Отец Феликса, господин Ляпюжад, затеял беседу об «американцах», то есть о тех, кто покидал свою родину в поисках удачи. Правда, навел его на эту тему умелыми вопросами господин Эмиль Дюран.
— Что и говорить! — воскликнул господин Ляпюжад. — Кое-как в нашем краю еще можно кормиться, но работа, прямо скажем, не из легких. Взгляните: ни одного плоского участка. Вот молодые и уходят искать работу на стороне, в городе, на заводах, а то и уезжают к черту на кулички.

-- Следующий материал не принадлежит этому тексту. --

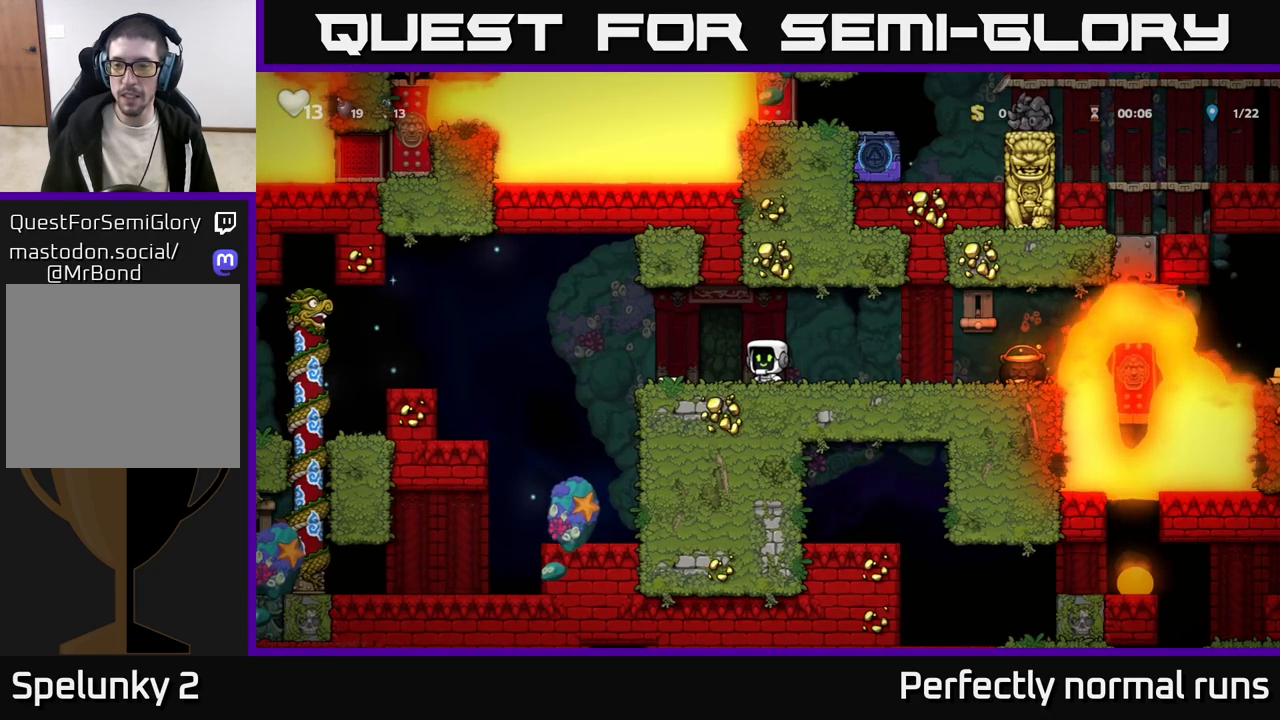
{"buttons": [], "left_stick": "center", "right_stick": "center", "events": []}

— К черту на кулички? — переспросил, улыбаясь, наш постоялец. — А где же находятся эти чертовы кулички?
— Да повсюду, — сказал мой отец. — Иногда и в Америке. Ну хотя бы мой кузен, Жан Даррегиберри, уехал же туда когда-то. Правда, это было очень давно.
— Чтобы разбогатеть?
— К сожалению, он не разбогател.
— Вы хорошо помните его?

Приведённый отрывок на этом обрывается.